The concept of blocks storage is available in many ﬁle systems. Usually, these ﬁle system blocks have size in kilobytes which is the smallest unit that can be loaded into memory in a single read operation. However since we need to deal with very large size ﬁles, the default block size is 128MB. A ﬁle is split into multiple blocks during the write operations and the blocks are distributed across the cluster nodes. Block is the data unit on which job executes. This plays an important role in our proposed blocks placement approach. By placing blocks in the Hadoop cluster strategically, we can guide the execution of the MapReduce layer.
Streaming Data Access
Although HDFS does provide both read and write operations, it is built around the concept of write once and read many times. Once the ﬁle has been written it cannot be modiﬁed but can only be appended. This is because the data usually copied into the Hadoop once and ued for analysis multiple times. Here read throughput is very important. Users generally want to analyze the complete data set. Thus, delivering a high throughput is more important than low data access latency.

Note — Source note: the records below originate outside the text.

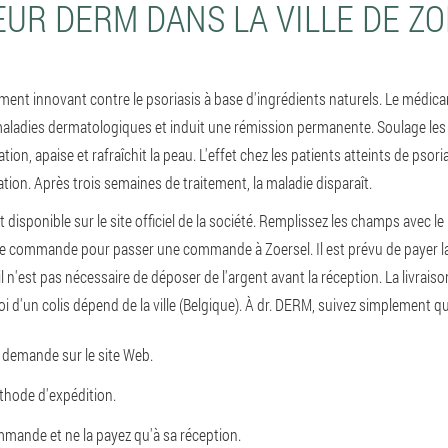
UR DERM DANS LA VILLE DE Z
ent innovant contre le psoriasis à base d'ingrédients naturels. Le médica
 maladies dermatologiques et induit une rémission permanente. Soulage le
on, apaise et rafraîchit la peau. L'effet chez les patients atteints de psori
ation. Après trois semaines de traitement, la maladie disparaît.
 disponible sur le site officiel de la société. Remplissez les champs avec l
de commande pour passer une commande à Zoersel. Il est prévu de payer
 il n'est pas nécessaire de déposer de l'argent avant la réception. La livrai
voi d'un colis dépend de la ville (Belgique). À dr. DERM, suivez simplement 
 demande sur le site Web.
thode d'expédition.
mande et ne la payez qu'à sa réception.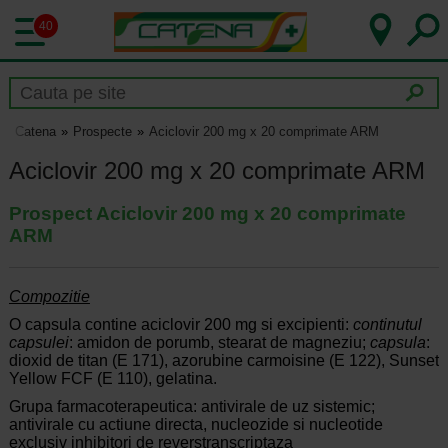
40
Catena
Prospecte
Aciclovir 200 mg x 20 comprimate ARM
Aciclovir 200 mg x 20 comprimate ARM
Prospect Aciclovir 200 mg x 20 comprimate
ARM
Compozitie
O capsula contine aciclovir 200 mg si excipienti:
continutul
capsulei
: amidon de porumb, stearat de magneziu;
capsula
:
dioxid de titan (E 171), azorubine carmoisine (E 122), Sunset
Yellow FCF (E 110), gelatina.
Grupa farmacoterapeutica: antivirale de uz sistemic;
antivirale cu actiune directa, nucleozide si nucleotide
exclusiv inhibitori de reverstranscriptaza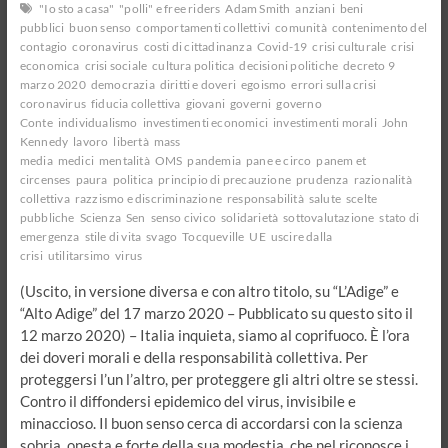
"Io sto a casa"
"polli" e free riders
Adam Smith
anziani
beni
pubblici
buon senso
comportamenti collettivi
comunità
contenimento del
contagio
coronavirus
costi di cittadinanza
Covid-19
crisi culturale
crisi
economica
crisi sociale
cultura politica
decisioni politiche
decreto 9
marzo 2020
democrazia
diritti e doveri
egoismo
errori sulla crisi
coronavirus
fiducia collettiva
giovani
governi
governo
Conte
individualismo
investimenti economici
investimenti morali
John
Kennedy
lavoro
libertà
mass
media
medici
mentalità
OMS
pandemia
pane e circo
panem et
circenses
paura
politica
principio di precauzione
prudenza
razionalità
collettiva
razzismo e discriminazione
responsabilità
salute
scelte
pubbliche
Scienza
Sen
senso civico
solidarietà
sottovalutazione
stato di
emergenza
stile di vita
svago
Tocqueville
UE
uscire dalla
crisi
utilitarsimo
virus
(Uscito, in versione diversa e con altro titolo, su “L’Adige” e
“Alto Adige” del 17 marzo 2020 – Pubblicato su questo sito il
12 marzo 2020) – Italia inquieta, siamo al coprifuoco. È l’ora
dei doveri morali e della responsabilità collettiva. Per
proteggersi l’un l’altro, per proteggere gli altri oltre se stessi.
Contro il diffondersi epidemico del virus, invisibile e
minaccioso. Il buon senso cerca di accordarsi con la scienza
sobria, onesta e forte della sua modestia, che nel riconosce i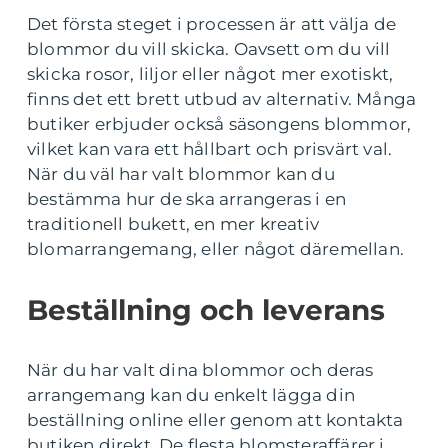
Det första steget i processen är att välja de
blommor du vill skicka. Oavsett om du vill
skicka rosor, liljor eller något mer exotiskt,
finns det ett brett utbud av alternativ. Många
butiker erbjuder också säsongens blommor,
vilket kan vara ett hållbart och prisvärt val.
När du väl har valt blommor kan du
bestämma hur de ska arrangeras i en
traditionell bukett, en mer kreativ
blomarrangemang, eller något däremellan.
Beställning och leverans
När du har valt dina blommor och deras
arrangemang kan du enkelt lägga din
beställning online eller genom att kontakta
butiken direkt. De flesta blomsteraffärer i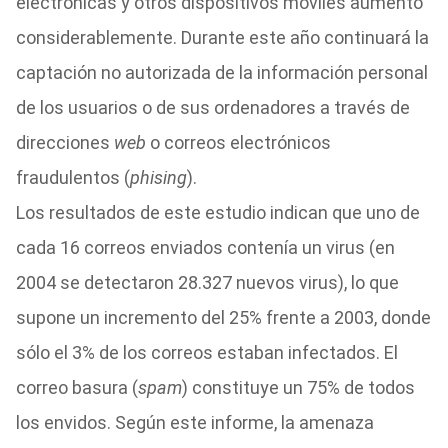
electrónicas y otros dispositivos móviles aumentó
considerablemente. Durante este año continuará la
captación no autorizada de la información personal
de los usuarios o de sus ordenadores a través de
direcciones
web
o correos electrónicos
fraudulentos (
phising
).
Los resultados de este estudio indican que uno de
cada 16 correos enviados contenía un virus (en
2004 se detectaron 28.327 nuevos virus), lo que
supone un incremento del 25% frente a 2003, donde
sólo el 3% de los correos estaban infectados. El
correo basura (
spam
) constituye un 75% de todos
los envidos. Según este informe, la amenaza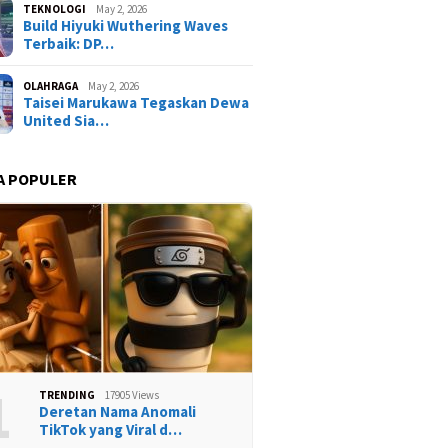
TEKNOLOGI
May 2, 2026
Build Hiyuki Wuthering Waves
Terbaik: DP…
OLAHRAGA
May 2, 2026
Taisei Marukawa Tegaskan Dewa
United Sia…
A POPULER
1
TRENDING
17905 Views
Deretan Nama Anomali
TikTok yang Viral d…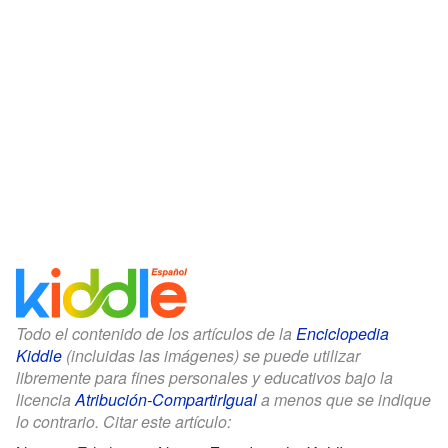
Todo el contenido de los artículos de la
Enciclopedia
Kiddle
(incluidas las imágenes) se puede utilizar
libremente para fines personales y educativos bajo la
licencia
Atribución-CompartirIgual
a menos que se indique
lo contrario. Citar este artículo: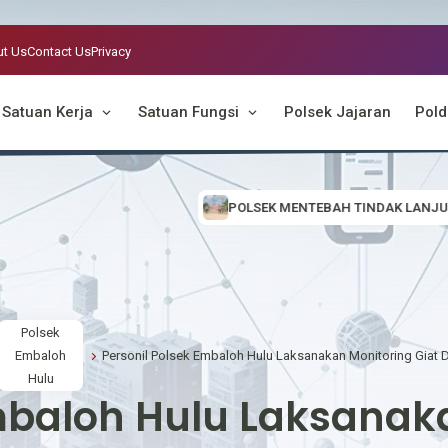
t Us
Contact Us
Privacy
Satuan Kerja
Satuan Fungsi
Polsek Jajaran
Pold
POLSEK MENTEBAH TINDAK LANJUTI INFORMASI VIRAL, CEK 
Polsek
Embaloh
Hulu
mbaloh Hulu Laksanak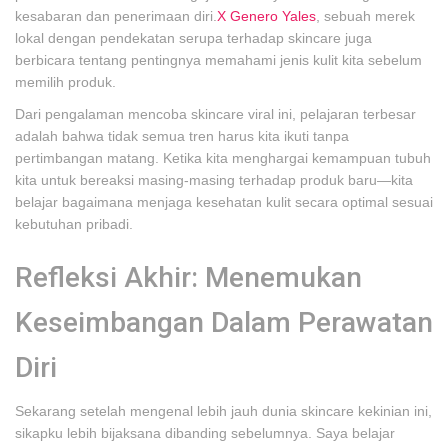
kesabaran dan penerimaan diri.
X Genero Yales
, sebuah merek
lokal dengan pendekatan serupa terhadap skincare juga
berbicara tentang pentingnya memahami jenis kulit kita sebelum
memilih produk.
Dari pengalaman mencoba skincare viral ini, pelajaran terbesar
adalah bahwa tidak semua tren harus kita ikuti tanpa
pertimbangan matang. Ketika kita menghargai kemampuan tubuh
kita untuk bereaksi masing-masing terhadap produk baru—kita
belajar bagaimana menjaga kesehatan kulit secara optimal sesuai
kebutuhan pribadi.
Refleksi Akhir: Menemukan
Keseimbangan Dalam Perawatan
Diri
Sekarang setelah mengenal lebih jauh dunia skincare kekinian ini,
sikapku lebih bijaksana dibanding sebelumnya. Saya belajar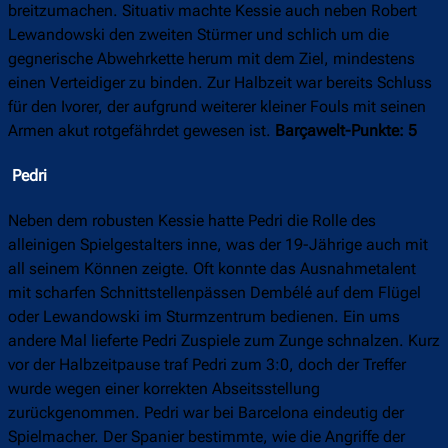
breitzumachen. Situativ machte Kessie auch neben Robert
Lewandowski den zweiten Stürmer und schlich um die
gegnerische Abwehrkette herum mit dem Ziel, mindestens
einen Verteidiger zu binden. Zur Halbzeit war bereits Schluss
für den Ivorer, der aufgrund weiterer kleiner Fouls mit seinen
Armen akut rotgefährdet gewesen ist.
Barçawelt-Punkte: 5
Pedri
Neben dem robusten Kessie hatte Pedri die Rolle des
alleinigen Spielgestalters inne, was der 19-Jährige auch mit
all seinem Können zeigte. Oft konnte das Ausnahmetalent
mit scharfen Schnittstellenpässen Dembélé auf dem Flügel
oder Lewandowski im Sturmzentrum bedienen. Ein ums
andere Mal lieferte Pedri Zuspiele zum Zunge schnalzen. Kurz
vor der Halbzeitpause traf Pedri zum 3:0, doch der Treffer
wurde wegen einer korrekten Abseitsstellung
zurückgenommen. Pedri war bei Barcelona eindeutig der
Spielmacher. Der Spanier bestimmte, wie die Angriffe der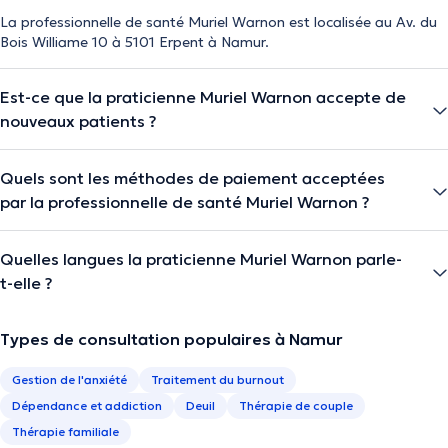
La professionnelle de santé Muriel Warnon est localisée au Av. du
Bois Williame 10 à 5101 Erpent à Namur.
Est-ce que la praticienne Muriel Warnon accepte de
nouveaux patients ?
Quels sont les méthodes de paiement acceptées
par la professionnelle de santé Muriel Warnon ?
Quelles langues la praticienne Muriel Warnon parle-
t-elle ?
Types de consultation populaires à Namur
Gestion de l'anxiété
Traitement du burnout
Dépendance et addiction
Deuil
Thérapie de couple
Thérapie familiale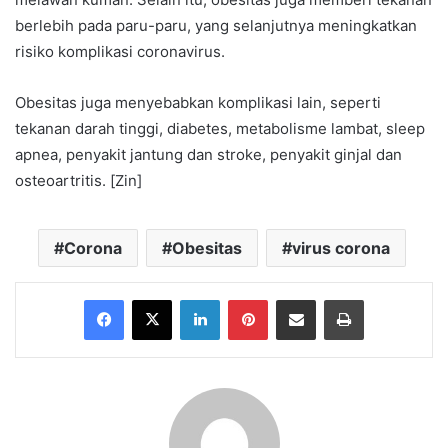
berlebih pada paru-paru, yang selanjutnya meningkatkan
risiko komplikasi coronavirus.
Obesitas juga menyebabkan komplikasi lain, seperti
tekanan darah tinggi, diabetes, metabolisme lambat, sleep
apnea, penyakit jantung dan stroke, penyakit ginjal dan
osteoartritis. [Zin]
Corona
Obesitas
virus corona
Facebook
X
LinkedIn
Pinterest
Share via Email
Print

The data can get corrupted because of storage hardware faults, network faults or data degradation. To protect the business data against such types of failures, HDFS maintains a checksum for every block stored in the cluster. HDFS compares its checksum against the saved value for every block read request. If the values doesnot match, HDFS marks the block as invalid and fetches its replica from the other node. Eventually, the corrupted block gets replaced by a correct replica.
File Read & Write
Applications can add data on the Hadoop Distributed File System by creating ﬁle and writing data. Once the ﬁle is closed, the bytes already written to the ﬁle cannot be changed or deleted. Only new data can be added to the ﬁle by reopening the ﬁle for append. HDFS works on the principle of single writer, multiple reader.
The HDFS client that opens the ﬁle for writing is granted a ﬁxed time lease for the ﬁle. During this duration, no other client can write to the ﬁle. The client to which the lease has been granted periodically renews the lease by sending a heartbeat signal to the NameNode. Once the ﬁle is closed, the lease is revoked.
The duration of the lease is bound by a soft limit and a hard limit. The client writing data to ﬁle is certain of exclusive access to the ﬁle until the soft lease expires. If the soft lease expires and the client is unable to close the ﬁle or renew the lease, another client can preempt the lease to write data to the ﬁle. If after the hard limit has expired and the writing client failed to renew the lease, HDFS assumes that the client has quit and will automatically close the ﬁle on behalf of the writer and revoke the lease.
The DataNodes form a pipeline in the cluster, whos order minimizes the total network distance of the client and the last DataNode. Bytes are pushed into the pipeline as a sequence of packets. The bytes that the client writes are ﬁrst buffered. After the application buffer is ﬁlled, the data are pushed to the pipeline. The next packet can be pushed to the pipeline before receiving the acknowledgment for the previous packets.
HDFS only guarantees that data is visible to the reader, once the ﬁle being written is closed. hﬂush is the command used if the user application needs the visibility guarantee.